Entries drawn from a collection:
---
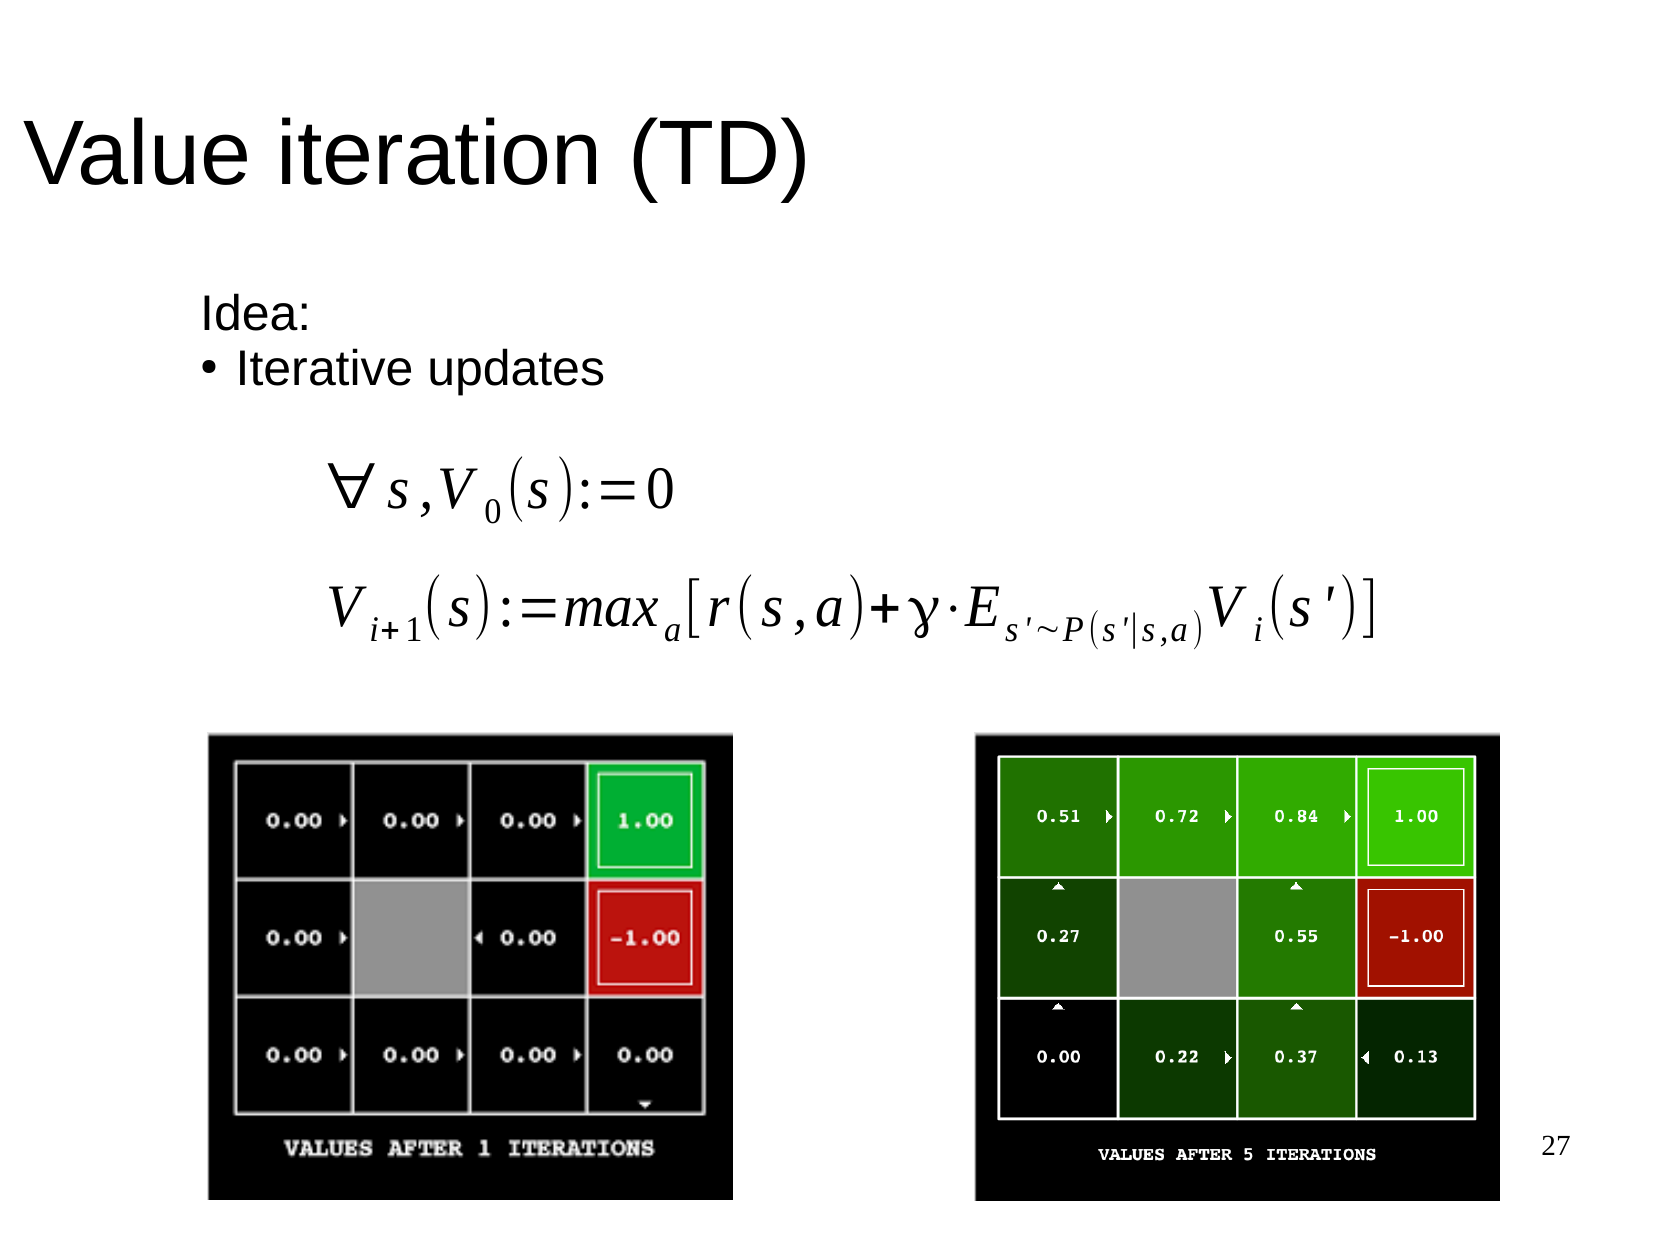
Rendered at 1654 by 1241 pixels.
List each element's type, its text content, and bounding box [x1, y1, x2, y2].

title Value iteration (TD) [23, 49, 1512, 257]
text_box Idea: Iterative updates [150, 277, 1231, 571]
picture [207, 732, 733, 1201]
chart [311, 451, 688, 530]
chart [311, 570, 1391, 651]
picture [974, 732, 1500, 1201]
---
▶ Exercise: Swap "bounding box" for "enclosing rectangle" throughout the listing and write its lines out again with nothing else changed. Leave the picture out of your answer.

▶ Task response:
Rendered at 1654 by 1241 pixels.
List each element's type, its text content, and enclosing rectangle [x1, y1, x2, y2].

title Value iteration (TD) [23, 49, 1512, 257]
text_box Idea: Iterative updates [150, 277, 1231, 571]
picture [207, 732, 733, 1201]
chart [311, 451, 688, 530]
chart [311, 570, 1391, 651]
picture [974, 732, 1500, 1201]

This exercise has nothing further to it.